I nod. “I need sleep, but I wanted to see you before I went to bed. The others don’t know. It happened after they were in bed.”

“We’ll tell them together tomorrow.”

And as of tonight, I’m free from the abusive husband I’ve been married to for over twenty years. He wasn’t violent, but for our entire marriage, he’s worn down my self-esteem and abused me emotionally, verbally, and financially.

The day the doctor told us he was terminal, I knew it was just a matter of time.

Maybe our marriage was for all the wrong reasons, but I have four pieces of my heart under this roof.

And now we get to start fresh.

“What’s our next step?”

I draw in a deep breath. “Get the house ready to go on the market. We’re not staying here.”

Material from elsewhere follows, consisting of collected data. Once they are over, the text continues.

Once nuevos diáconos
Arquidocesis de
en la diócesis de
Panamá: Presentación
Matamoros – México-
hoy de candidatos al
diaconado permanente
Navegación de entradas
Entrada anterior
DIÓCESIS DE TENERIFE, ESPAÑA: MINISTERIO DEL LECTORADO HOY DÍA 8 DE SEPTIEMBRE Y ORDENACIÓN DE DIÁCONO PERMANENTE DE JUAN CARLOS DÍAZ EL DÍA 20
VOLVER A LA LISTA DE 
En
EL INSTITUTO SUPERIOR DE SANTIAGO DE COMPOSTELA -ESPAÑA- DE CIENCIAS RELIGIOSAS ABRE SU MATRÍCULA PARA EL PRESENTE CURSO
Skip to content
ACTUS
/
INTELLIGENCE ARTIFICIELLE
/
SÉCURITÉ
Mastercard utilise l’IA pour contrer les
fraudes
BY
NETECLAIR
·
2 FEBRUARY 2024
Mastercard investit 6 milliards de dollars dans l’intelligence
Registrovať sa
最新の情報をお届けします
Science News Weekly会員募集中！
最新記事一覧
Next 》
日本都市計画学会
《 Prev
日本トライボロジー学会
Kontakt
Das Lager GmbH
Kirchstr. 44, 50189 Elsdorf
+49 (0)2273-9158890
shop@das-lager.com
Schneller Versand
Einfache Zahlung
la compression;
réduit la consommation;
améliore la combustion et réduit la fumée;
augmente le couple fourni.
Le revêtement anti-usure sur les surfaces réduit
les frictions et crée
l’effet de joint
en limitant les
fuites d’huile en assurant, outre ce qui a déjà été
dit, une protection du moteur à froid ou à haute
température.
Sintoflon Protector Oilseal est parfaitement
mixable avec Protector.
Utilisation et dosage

He nods. “I think that’s a good idea.”

“We’ll move out of Christchurch when it’s sold. Somewhere warmer.”

He smiles, but I’m sure he’s thinking of his job. Noah’s twenty-six now, and he should be in his own home, or flatting with friends.

But I know he’s stayed to support me—Malcolm was only too happy to have the extra income coming into the house.

“That sounds great.”

I’ve been planning this for months—I know exactly where we’re going.

Noah will have more family than he realises.